> Gedichte und Zitate für alle: J.W.v.Goethe: Farbenlehre: Isaak Newton geboren 1642, gestorben 1727 (212)

2020-01-14

J.W.v.Goethe: Farbenlehre: Isaak Newton geboren 1642, gestorben 1727 (212)


Isaak Newton geboren 1642, gestorben 1727 


Unter denen, welche die Naturwissenschaften bearbeiten, 
lassen sich vorzüglich zweierlei Arten von 
Menschen bemerken.

Die ersten, genial, produktiv und gewaltsam, bringen eine Welt aus sich selbst hervor, ohne viel zu fragen, ob sie mit der wirklichen übereinkommen werde. Gelingt es, daß dasjenige, was sich in ihnen entwickelt, mit den Ideen des Weltgeistes zusammentrifft, so werden Wahrheiten bekannt, wovor die Menschen erstaunen und wofür sie jahrhundertelang dankbar zu sein Ursache haben. Entspringt aber in so einer tüchtigen genialen Natur irgendein Wahnbild, das in der allgemeinen Welt kein Gegenbild findet, so kann ein solcher Irrtum nicht minder gewaltsam um sich greifen und die Menschen Jahrhunderte durch hinreißen und übervorteilen.
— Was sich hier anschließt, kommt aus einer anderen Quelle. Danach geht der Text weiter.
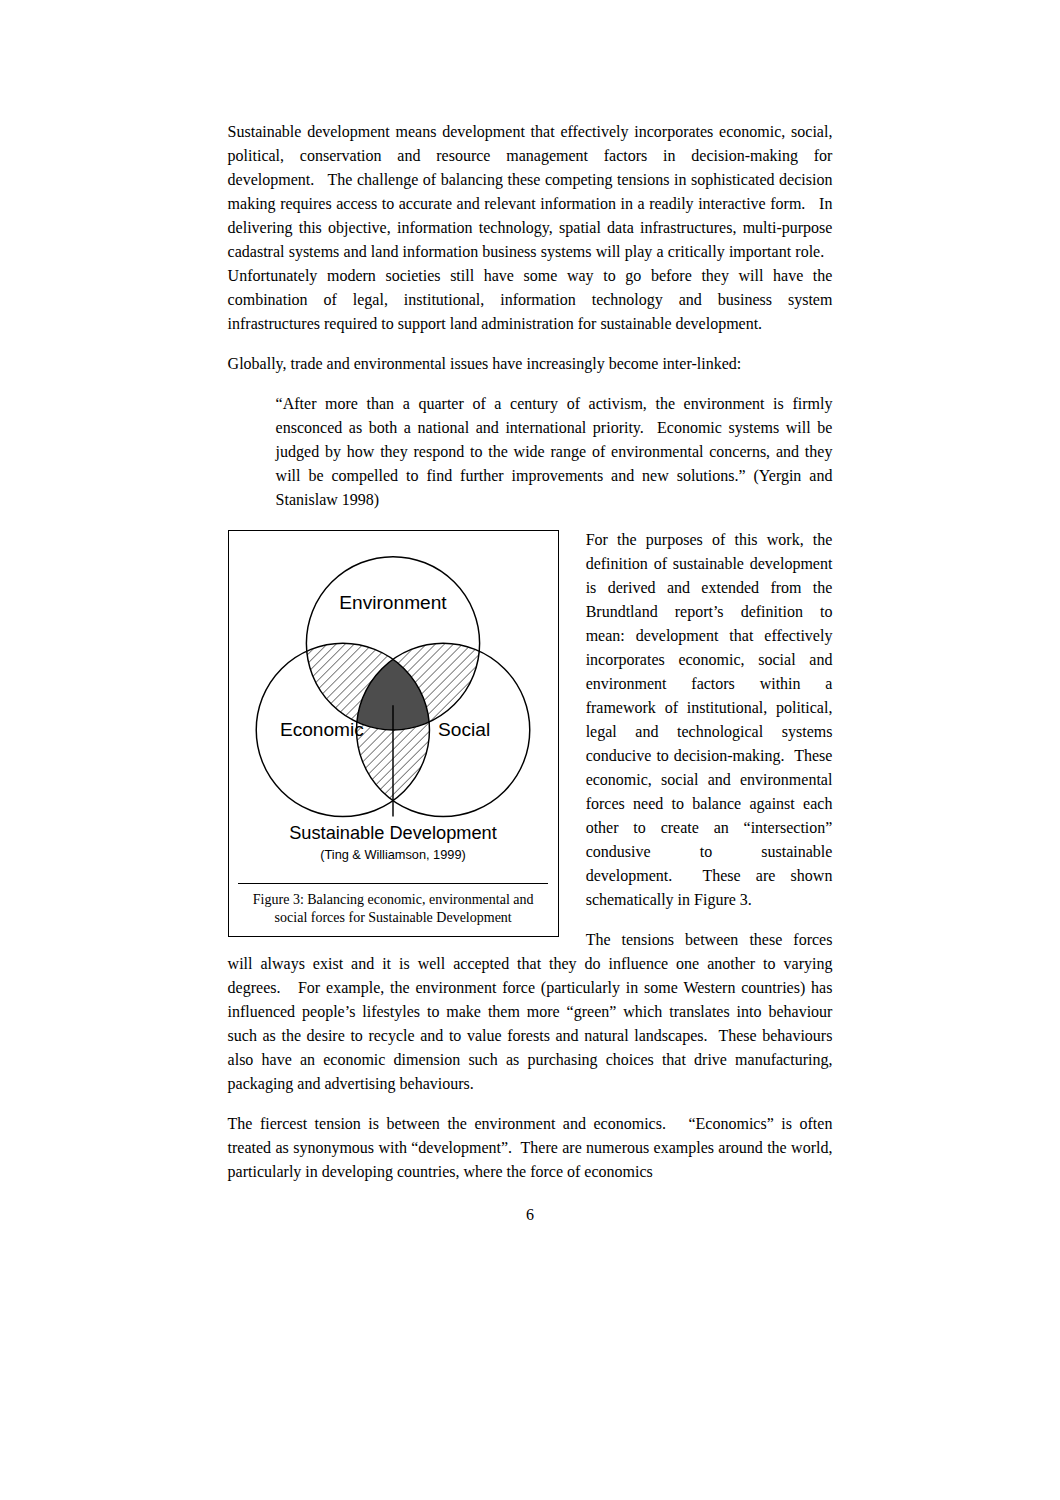Sustainable development means development that effectively incorporates economic, social, political, conservation and resource management factors in decision-making for development. The challenge of balancing these competing tensions in sophisticated decision making requires access to accurate and relevant information in a readily interactive form. In delivering this objective, information technology, spatial data infrastructures, multi-purpose cadastral systems and land information business systems will play a critically important role. Unfortunately modern societies still have some way to go before they will have the combination of legal, institutional, information technology and business system infrastructures required to support land administration for sustainable development.
Globally, trade and environmental issues have increasingly become inter-linked:
“After more than a quarter of a century of activism, the environment is firmly ensconced as both a national and international priority. Economic systems will be judged by how they respond to the wide range of environmental concerns, and they will be compelled to find further improvements and new solutions.” (Yergin and Stanislaw 1998)
Environment Economic Social Sustainable Development (Ting & Williamson, 1999)
Figure 3: Balancing economic, environmental and social forces for Sustainable Development
For the purposes of this work, the definition of sustainable development is derived and extended from the Brundtland report’s definition to mean: development that effectively incorporates economic, social and environment factors within a framework of institutional, political, legal and technological systems conducive to decision-making. These economic, social and environmental forces need to balance against each other to create an “intersection” condusive to sustainable development. These are shown schematically in Figure 3.
The tensions between these forces will always exist and it is well accepted that they do influence one another to varying degrees. For example, the environment force (particularly in some Western countries) has influenced people’s lifestyles to make them more “green” which translates into behaviour such as the desire to recycle and to value forests and natural landscapes. These behaviours also have an economic dimension such as purchasing choices that drive manufacturing, packaging and advertising behaviours.
The fiercest tension is between the environment and economics. “Economics” is often treated as synonymous with “development”. There are numerous examples around the world, particularly in developing countries, where the force of economics
6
Die von der zweiten Art, geistreich, scharfsinnig, behutsam, zeigen sich als gute Beobachter, sorgfältige Experimentatoren, vorsichtige Sammler von Erfahrungen; aber die Wahrheiten, welche sie fördern, wie die Irrtümer, welche sie begehen, sind gering. Ihr Wahres fügt sich zu dem anerkannten Richtigen oft unbemerkt oder geht verloren; ihr Falsches wird nicht aufgenommen, oder wenn es auch geschieht, verlischt es leicht. 
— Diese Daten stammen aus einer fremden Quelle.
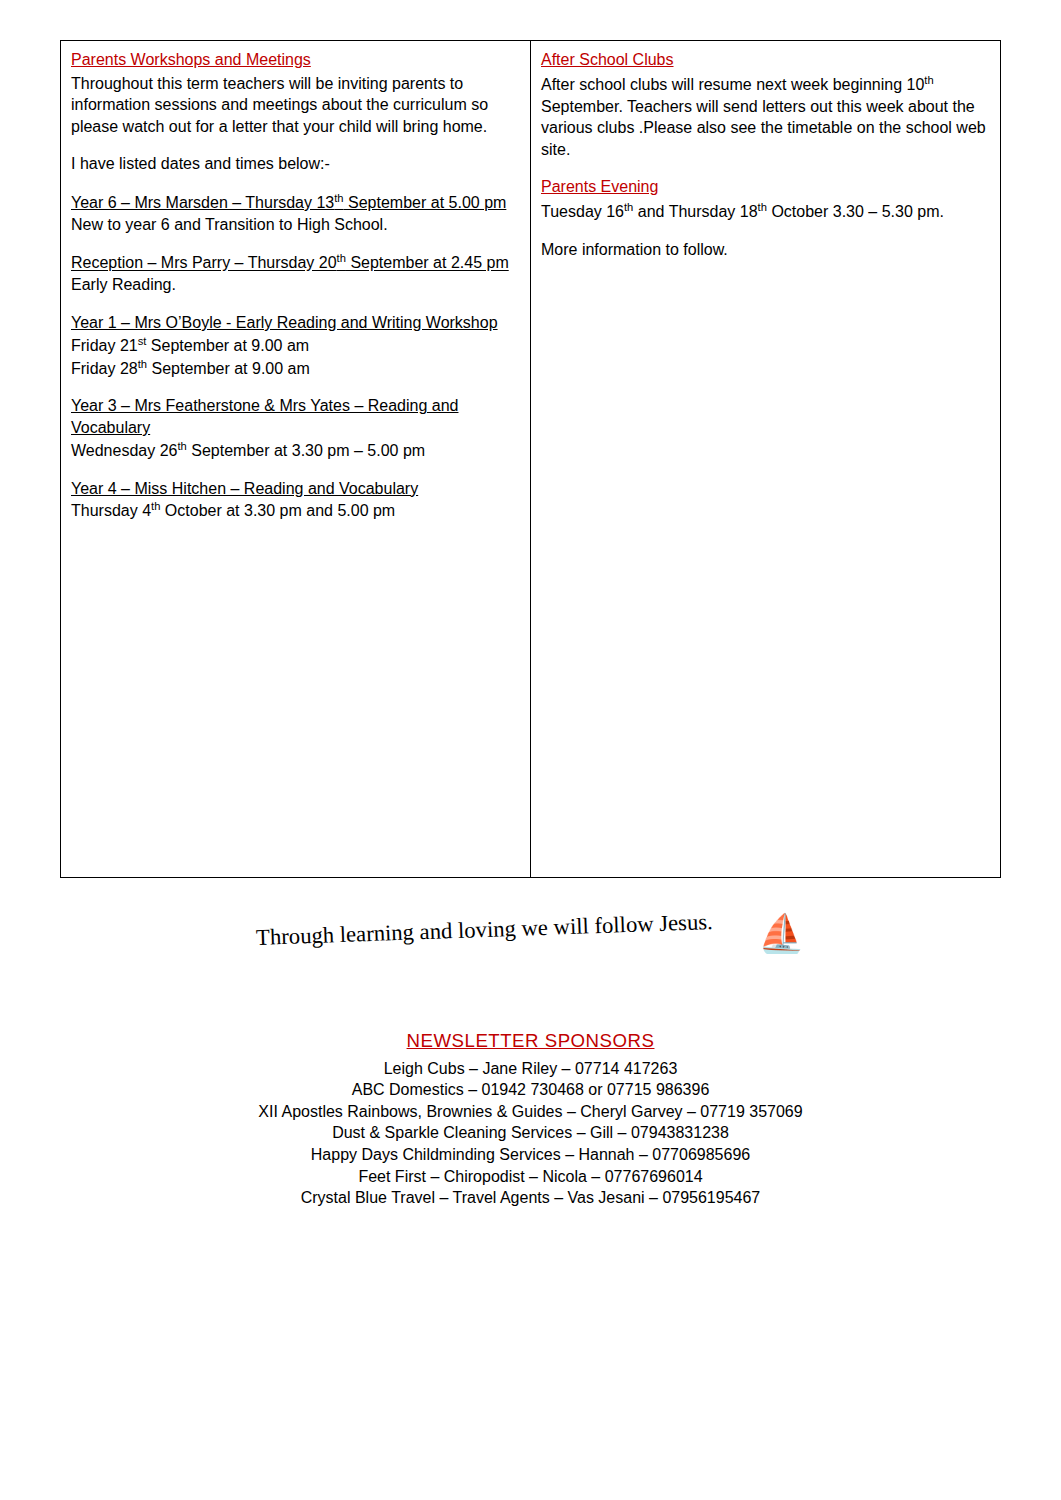| Parents Workshops and Meetings Throughout this term teachers will be inviting parents to information sessions and meetings about the curriculum so please watch out for a letter that your child will bring home. I have listed dates and times below:- Year 6 – Mrs Marsden – Thursday 13 th September at 5.00 pm New to year 6 and Transition to High School. Reception – Mrs Parry – Thursday 20 th September at 2.45 pm Early Reading. Year 1 – Mrs O’Boyle - Early Reading and Writing Workshop Friday 21 st September at 9.00 am Friday 28 th September at 9.00 am Year 3 – Mrs Featherstone & Mrs Yates – Reading and Vocabulary Wednesday 26 th September at 3.30 pm – 5.00 pm Year 4 – Miss Hitchen – Reading and Vocabulary Thursday 4 th October at 3.30 pm and 5.00 pm | After School Clubs After school clubs will resume next week beginning 10 th September. Teachers will send letters out this week about the various clubs .Please also see the timetable on the school web site. Parents Evening Tuesday 16 th and Thursday 18 th October 3.30 – 5.30 pm. More information to follow. |
Through learning and loving we will follow Jesus. ⛵
NEWSLETTER SPONSORS
Leigh Cubs – Jane Riley – 07714 417263
ABC Domestics – 01942 730468 or 07715 986396
XII Apostles Rainbows, Brownies & Guides – Cheryl Garvey – 07719 357069
Dust & Sparkle Cleaning Services – Gill – 07943831238
Happy Days Childminding Services – Hannah – 07706985696
Feet First – Chiropodist – Nicola – 07767696014
Crystal Blue Travel – Travel Agents – Vas Jesani – 07956195467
Zu der ersten dieser Klassen gehört Newton, zu der zweiten die besseren seiner Gegner. Er irrt, und zwar auf eine entschiedene Weise. Erst findet er seine Theorie plausibel, dann überzeugt er sich mit Übereilung, ehe ihm deutlich wird, welcher mühseligen Kunstgriffe es bedürfen werde, die Anwendung seines hypothetischen Aperçus durch die Erfahrung durchzuführen. Aber schon hat er sie öffentlich ausgesprochen, und nun verfehlt er nicht, alle Gewandtheit seines Geistes aufzubieten, um seine These durchzusetzen, wobei er mit unglaublicher Kühnheit das ganz Absurde als ein ausgemachtes Wahre der Welt ins Angesicht behauptet.

Wir haben in der neuern Geschichte der Wissenschaften einen ähnlichen Fall an Tycho de Brahe. Dieser hatte sich gleichfalls vergriffen, indem er das Abgeleitete für das Ursprüngliche, das Untergeordnete für das Herrschende in seinem Weltsystem gestellt hatte. Auch er war zu geschwind mit dieser unhaltbaren Grille hervorgetreten; seine Freunde und gleichzeitigen Verehrer schreiben in ihren vertraulichen Briefen darüber ganz unbewunden und sprechen deutlich aus, daß Tycho, wenn er nicht schon sein System publiziert und eine Zeitlang behauptet hätte, das Kopernikanische wahrscheinlich annehmen und dadurch der Wissenschaft großen Dienst leisten würde; dahingegen nunmehr zu fürchten sei, daß er den Himmel öfter nach seiner Lehre ziehen und biegen werde. Schon die Zeitgenossen und Mitarbeiter Tychos befreiten sich von seiner ängstlichen verwirrenden Meinung. Aber Newton teilte seine Überzeugung sowie seine Hartnäckigkeit seinen Schülern mit, und wer den Parteigeist kennt, wird sich nicht verwundern, daß diese keine Augen und Ohren mehr haben, sondern das alte Credo immerfort wiederholen, wie es ihnen der Meister eingelernt.

Der Charakter, die Fähigkeiten, das Benehmen, die Schicksale seiner Gegner, können nur im einzelnen vorgetragen werden. Zum Teil begriffen sie nicht, worauf es ankam, zum Teil sahen sie den Irrtum wohl ein, hatten aber weder Kraft noch Geschick noch Opportunität, ihn zu zerstören.

Wir finden 1666 Newton als Studierenden zu Cambridge, mit Verbesserung der Teleskope und mit prismatischen Versuchen zu diesem Zweck beschäftigt, wobei er seine Farbentheorie bei sich festsetzt. Von ihm selbst haben wir hierüber drei Arbeiten, aus welchen wir seine Denkweise übersehen, dem Gange, den er genommen, folgen können.